Research tells us that positive working cultures are associated with better patient care. Sadly, experience tells us that many who work in health care have encountered toxic cultures.
Positive working cultures are not only nicer for the people who work in them, but contribute to greater patient safety, improved outcomes and better patient experience. For this reason, NHS Improvement has urged health care leaders in the UK to focus effort on promoting cohesive, supportive, collaborative and inclusive workplaces.

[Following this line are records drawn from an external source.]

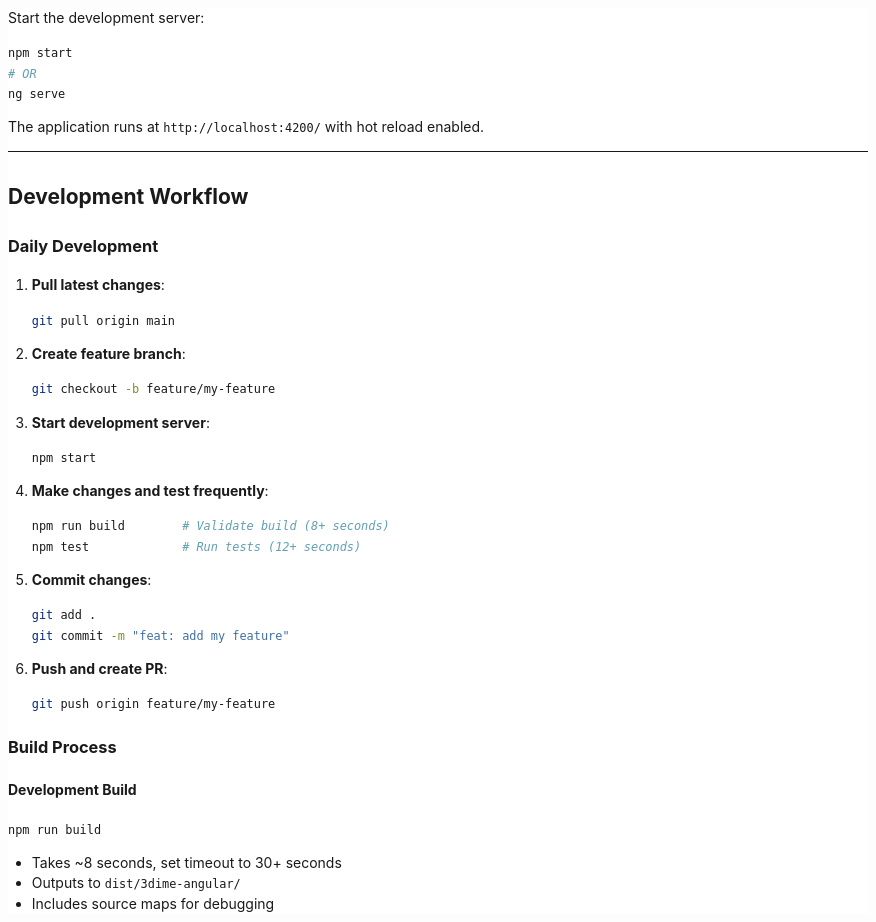 Start the development server:
```bash
npm start
# OR
ng serve
```

The application runs at `http://localhost:4200/` with hot reload enabled.

---

## Development Workflow

### Daily Development

1. **Pull latest changes**:
   ```bash
   git pull origin main
   ```

2. **Create feature branch**:
   ```bash
   git checkout -b feature/my-feature
   ```

3. **Start development server**:
   ```bash
   npm start
   ```

4. **Make changes and test frequently**:
   ```bash
   npm run build        # Validate build (8+ seconds)
   npm test             # Run tests (12+ seconds)
   ```

5. **Commit changes**:
   ```bash
   git add .
   git commit -m "feat: add my feature"
   ```

6. **Push and create PR**:
   ```bash
   git push origin feature/my-feature
   ```

### Build Process

#### Development Build
```bash
npm run build
```
- Takes ~8 seconds, set timeout to 30+ seconds
- Outputs to `dist/3dime-angular/`
- Includes source maps for debugging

We have relatively little evidence about what senior medical leaders do – or try to do – to build positive cultures. So, in 2018 the GMC commissioned me to carry out a study whose aim was to capture senior leaders’ lived experience of trying to nurture constructive cultures in a wide range of health care organisations. (The full research report can be downloaded from the GMC’s website. The summary report is at the bottom of this page)

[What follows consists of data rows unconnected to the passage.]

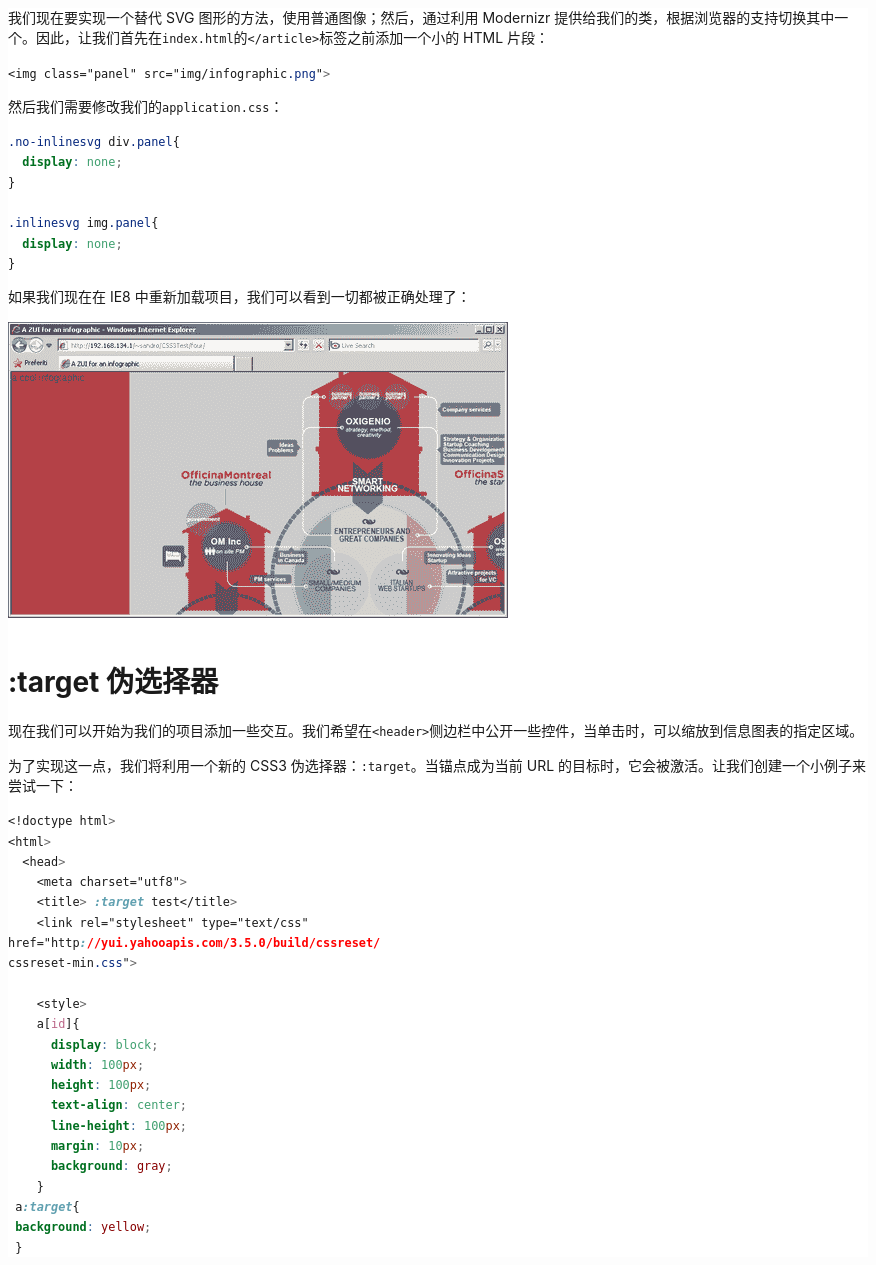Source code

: 我们现在要实现一个替代 SVG 图形的方法，使用普通图像；然后，通过利用 Modernizr 提供给我们的类，根据浏览器的支持切换其中一个。因此，让我们首先在`index.html`的`</article>`标签之前添加一个小的 HTML 片段：

```css
<img class="panel" src="img/infographic.png">
```

然后我们需要修改我们的`application.css`：

```css
.no-inlinesvg div.panel{
  display: none;
}

.inlinesvg img.panel{
  display: none;
}
```

如果我们现在在 IE8 中重新加载项目，我们可以看到一切都被正确处理了：

![利用 Modernizr](img/3264OT_04_10.jpg)

# :target 伪选择器

现在我们可以开始为我们的项目添加一些交互。我们希望在`<header>`侧边栏中公开一些控件，当单击时，可以缩放到信息图表的指定区域。

为了实现这一点，我们将利用一个新的 CSS3 伪选择器：`:target`。当锚点成为当前 URL 的目标时，它会被激活。让我们创建一个小例子来尝试一下：

```css
<!doctype html>
<html>
  <head>
    <meta charset="utf8">
    <title> :target test</title>
    <link rel="stylesheet" type="text/css" 
href="http://yui.yahooapis.com/3.5.0/build/cssreset/
cssreset-min.css">

    <style>
    a[id]{
      display: block;
      width: 100px;
      height: 100px;
      text-align: center;
      line-height: 100px;
      margin: 10px;
      background: gray;
    }
 a:target{
 background: yellow;
 }
```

It is important to note that my research aim was to understand how leaders create positive cultures. But as it turned out, I heard a lot about negative clinical cultures too.
I know from the many presentations that I have made of the research to large groups of doctors, nurses, and health care leaders, that these undesirable cultures are immediately recognisable. The research suggests how damaging they are, and also how extremely difficult it is to change them.
These are the five notable subcultures that leaders spoke about
- Diva subcultures. These arise when powerful and successful professionals are not called to account for inappropriate behaviour, and colleagues modify their working practices to accommodate them.
- Factional subcultures: which arise when disagreement within a team becomes endemic and the group starts to organise itself around continuing conflict.
- Patronage subcultures: these emerge when colleagues perceive strong bonds of loyalty, dependence and/or respect towards a benevolent leader possessed of social capital. The clinical group becomes reluctant to question or challenge the patron.
- Embattled subcultures: these may arise when resource has long been inadequate and is perennially unequal to demand. The group feels besieged by the unmet need they see in patients, and may exhibit burnout, learned helplessness, and resentment. Clinical decision-making may tend to minimise patient need in preference to recognising that needs cannot be met.
- Insular subcultures: groups that have become geographically or psychologically isolated from the cultural mainstream of the larger organisation, with the result that behaviours, professional practice, or standards of care deviate from accepted norms.
So what can be done?
The research report contains some description of intensive steps that had been taken in a handful of cases to change the culture of a particular department. These sometimes met with at least temporary success. But the two strongest messages from leaders were these.
Act early, act fairly, and act consistently to prevent these cultures taking hold in the first place.
Role model the behaviour you want to see. If you lost your temper, allow people to be rude to each other in your meetings, condemn people for not meeting impossible demands, demonstrate that you do not care about your staff’s wellbeing, etc. etc. then that is the kind of behaviour that will take hold in your teams and organisations.